Tomatine is effective against fungi at pH 8 but not at pH 4. A possible explanation for this is that the tomatine only in the deprotonated form binds to cholesterol to form the earlier mentioned complexes. Tomatine disrupts liposome membranes containing 3-β-hydroxy sterol, while liposomes without 3-β-hydroxy sterols are resistant to membrane disruption. Tomatine inhibits also the fungal types Ph. infestans and Py. aphanidermatum, which do not have any sterols in their membranes, so another mechanism of action must be present.
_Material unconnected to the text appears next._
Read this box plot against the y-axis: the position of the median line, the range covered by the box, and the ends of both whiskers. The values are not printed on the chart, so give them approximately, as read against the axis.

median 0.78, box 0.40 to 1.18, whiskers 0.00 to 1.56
=== Inhibition of acetylcholinesterase ===
The other known action of the compound is the pH-dependent competitive inhibition of the enzyme acetylcholinesterase. The majority of synthetic pesticides used in agriculture work by inhibition of acetylcholinesterase to kill insects.

== Metabolism ==
Little is known about the bioavailability, pharmacokinetics and metabolism of the glycoalkaloids in humans. One important factor is the poor uptake of tomatine into general blood circulation. When tomatine is orally ingested, much tomatine may form complexes with cholesterol from the other food present in the stomach. The complexes of tomatine and cholesterol are not absorbed in the intestine, but are excreted. For the complexation with cholesterol to occur, the presence of a carbohydrate chain is essential. The aglycon tomatidine, which is tomatine without the sugars, does not form the complexes. The complexation probably occurs in the duodenum, because the acidic conditions in the stomach itself lead to protonation of the tomatine, and the protonated form of tomatine does not bind to cholesterol.
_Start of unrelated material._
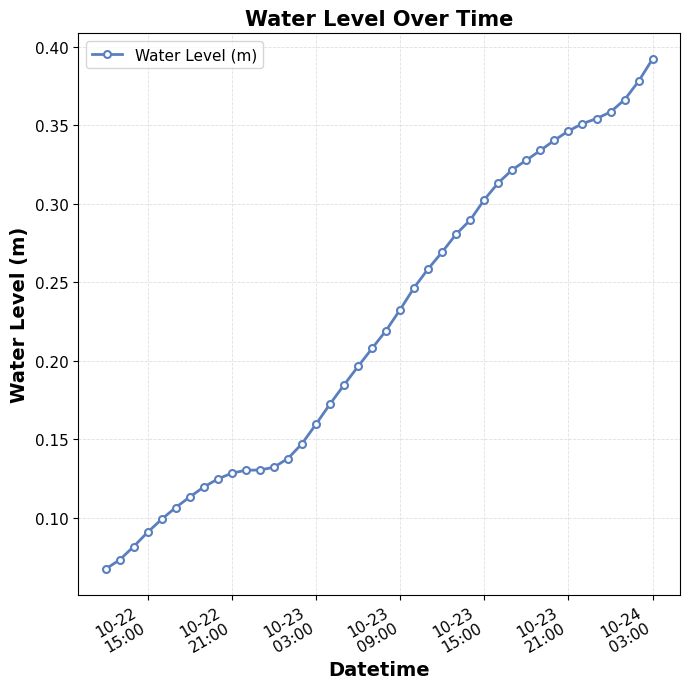

What is the sum of all values?

8.9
Hydrolysis of tomatine likely takes place, but whether it is acid- or glycosidase-catalyzed is not known. The hydroxylation of tomatine likely leads to the formation of tomatidine, which is the aglycon of tomatine. Tomatidine is a metabolite which may not be completely nontoxic; it could have effects on the human body.
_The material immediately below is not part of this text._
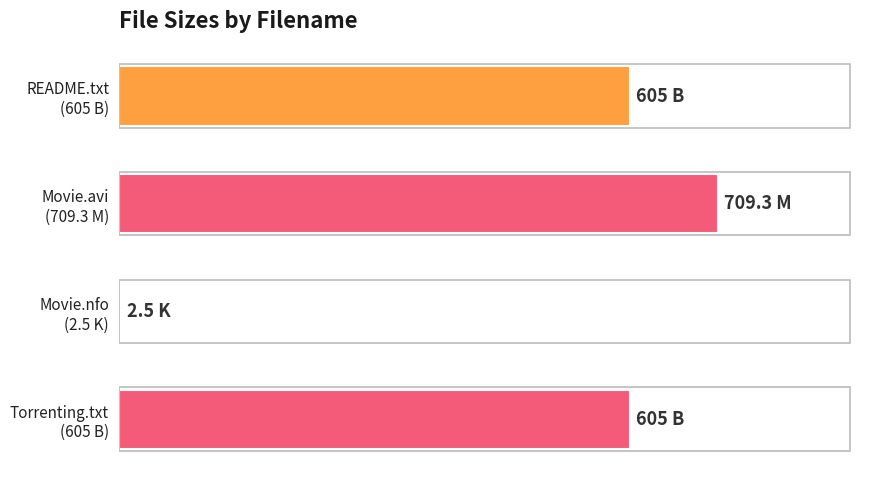

Are the bars horizontal?

Yes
Fungal tomatinase enzymes can transform tomatine to deactivate it. Detoxification can take place by removing one glucose residue. Other fungal species hydrolyze tomatine to the less toxic aglycon tomatidine by removing all the sugar residues. Tomatidine can still inhibit some fungal species, but is less toxic than tomatine. Fungi use diverse pathways for the hydrolysis of tomatine. Also, the level of toxicity depends on the type of fungus. The metabolite tomatidine can be hydrolyzed further by membrane-bound CYP-450 oxygenases.

== Uses ==
Tomatine has been used as a reagent in analytical chemistry for precipitating cholesterol from solution. Also, tomatine is known to be an immune adjuvant in connection with certain protein antigens.

== Toxicity ==
The possible risks of tomatine for humans have not been formally studied, so no NOAEL can be deduced. The toxicity of tomatine has only been studied on laboratory animals. The symptoms of acute tomatine poisoning in animals are similar to the symptoms of poisoning by solanine, a potato glycoalkaloid. These symptoms include vomiting, diarrhea, abdominal pain, drowsiness, confusion, weakness, and depression. Generally, tomatine is regarded to cause less toxic effects to mammals than other alkaloids such as solanine.

The human consumption of moderate amounts of tomatine seems to occur without notable toxic effects. This is reinforced by the widespread consumption of "pickled green" and "fried green tomatoes" and the consumption of high-tomatine tomatoes (a variant of L. esculentum var. cerasiforme, better known as the "cherry tomato", indigenous to Peru) with very high tomatine content (in the range of 500–5000 μg/kg of dry weight).

New York Times food science writer Harold McGee found scant evidence for tomato toxicity in the medical and veterinary literature, and observed that dried tomato leaves (which contain higher concentrations of alkaloids than the fruits) are occasionally used as a food flavoring or garnish, without problems. He also reported that an adult human would probably have to eat over half a kilogram of tomato leaves to ingest a toxic (not necessarily lethal) dose.